Analysis: Trump abdicating in the job he fought to retain
WASHINGTON — President Donald Trump’s days in office are numbered. But he’s already stopped doing much of his job.
In the last three weeks, a bomb went off in a major city and the president said nothing about it. The coronavirus surged to horrifying new levels of illness and death in the U.S. without Trump acknowledging the awful milestones. A violent mob incited by the president’s own words chanted for Mike Pence’s lynching at the U.S. Capitol and Trump made no effort to reach out to his vice-president.
Trump only belatedly ordered flags flown at half-staff to honour an officer who gave his life defending the Capitol, and couldn’t be bothered to describe the officer’s actions. On Tuesday, he denied any responsibility for fomenting the insurrection at the Capitol and said his remarks to supporters who stormed the building in events that took the lives of five people, including a Capitol Police officer, were “totally appropriate.”

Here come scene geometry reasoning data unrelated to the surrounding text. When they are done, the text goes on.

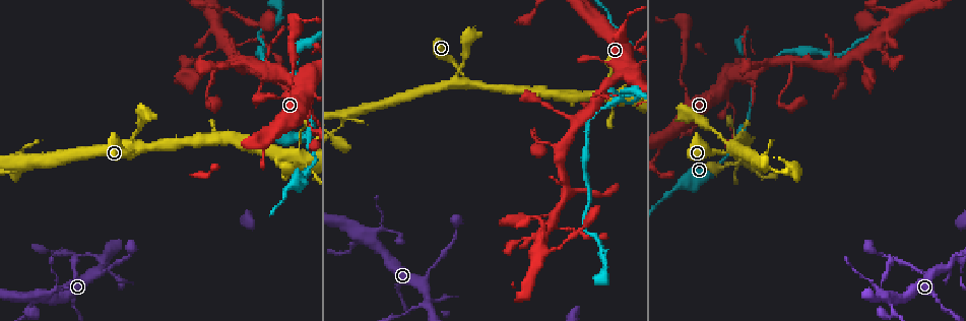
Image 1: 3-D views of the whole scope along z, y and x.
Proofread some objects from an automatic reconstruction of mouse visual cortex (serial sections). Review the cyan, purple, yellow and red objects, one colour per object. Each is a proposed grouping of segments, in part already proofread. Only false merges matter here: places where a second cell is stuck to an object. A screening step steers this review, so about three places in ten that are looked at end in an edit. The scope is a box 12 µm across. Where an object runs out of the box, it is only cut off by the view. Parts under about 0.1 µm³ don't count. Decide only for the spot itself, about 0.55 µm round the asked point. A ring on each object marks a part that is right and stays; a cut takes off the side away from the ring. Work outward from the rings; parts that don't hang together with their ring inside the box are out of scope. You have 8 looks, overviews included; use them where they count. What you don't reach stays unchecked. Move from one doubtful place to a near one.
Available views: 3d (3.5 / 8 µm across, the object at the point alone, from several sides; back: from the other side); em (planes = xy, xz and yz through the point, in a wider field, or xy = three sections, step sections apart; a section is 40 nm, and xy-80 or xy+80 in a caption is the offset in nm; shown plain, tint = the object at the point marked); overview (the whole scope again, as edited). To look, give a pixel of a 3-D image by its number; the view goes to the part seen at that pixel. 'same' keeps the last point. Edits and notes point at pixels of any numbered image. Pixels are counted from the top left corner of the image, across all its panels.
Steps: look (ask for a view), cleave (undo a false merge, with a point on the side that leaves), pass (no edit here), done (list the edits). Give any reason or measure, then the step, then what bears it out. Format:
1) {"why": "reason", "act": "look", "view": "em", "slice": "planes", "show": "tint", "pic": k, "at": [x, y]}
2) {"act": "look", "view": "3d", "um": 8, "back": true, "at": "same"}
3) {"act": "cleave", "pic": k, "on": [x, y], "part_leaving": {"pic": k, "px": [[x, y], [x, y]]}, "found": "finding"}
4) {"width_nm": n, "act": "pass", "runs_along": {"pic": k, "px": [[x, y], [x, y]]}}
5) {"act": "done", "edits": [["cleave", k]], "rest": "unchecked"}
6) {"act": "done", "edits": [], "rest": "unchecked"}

{"why": "abrupt turn", "act": "look", "view": "3d", "um": 3.5, "pic": 1, "at": [305, 136]}

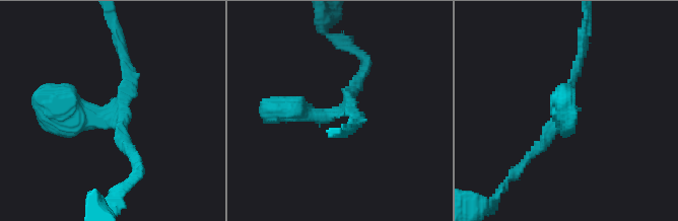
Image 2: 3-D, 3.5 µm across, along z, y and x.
{"arms": 3, "arm_widths_nm": [150, 150, 400], "act": "look", "view": "em", "slice": "planes", "show": "tint", "pic": 2, "at": [341, 108]}

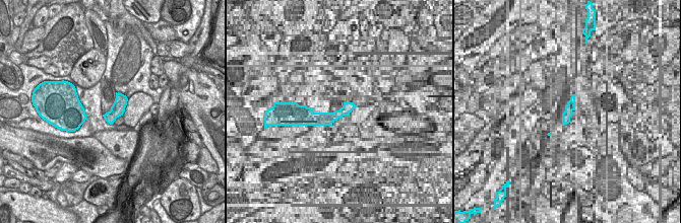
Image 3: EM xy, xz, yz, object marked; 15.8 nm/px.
{"act": "look", "view": "em", "slice": "xy", "step": 5, "show": "tint", "at": "same"}

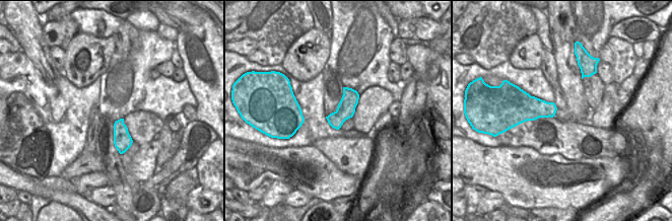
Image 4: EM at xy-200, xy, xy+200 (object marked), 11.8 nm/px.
{"act": "pass", "runs_along": {"pic": 2, "px": [[138, 162], [122, 119], [48, 102]]}, "found": "all the same cell"}

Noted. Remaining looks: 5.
{"why": "three arms meet", "act": "look", "view": "3d", "um": 8, "back": true, "pic": 1, "at": [794, 58]}

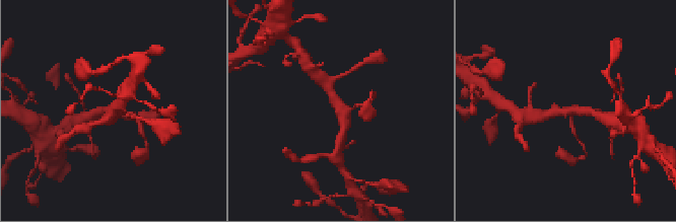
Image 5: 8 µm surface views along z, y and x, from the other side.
{"arms": 3, "arm_widths_nm": [100, 300, 350], "why": "need the tissue", "act": "look", "view": "em", "slice": "planes", "show": "tint", "pic": 5, "at": [568, 112]}

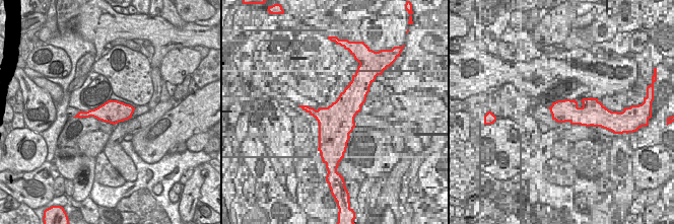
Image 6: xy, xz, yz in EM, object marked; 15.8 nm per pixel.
{"act": "pass", "runs_along": {"pic": 5, "px": [[326, 85], [342, 109], [341, 139]]}, "found": "all the same cell"}

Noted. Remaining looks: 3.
{"why": "a fork", "act": "look", "view": "3d", "um": 3.5, "pic": 1, "at": [620, 100]}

The transgressions, big and small — of norms, of leadership, of basic decency — cast a pall over his final days in office, and, in the view of even close advisers speaking privately, have indelibly stained his legacy. A half-dozen current administration officials expressed dismay at the president’s action’s in recent weeks, speaking on the condition of anonymity because they are still working for Trump.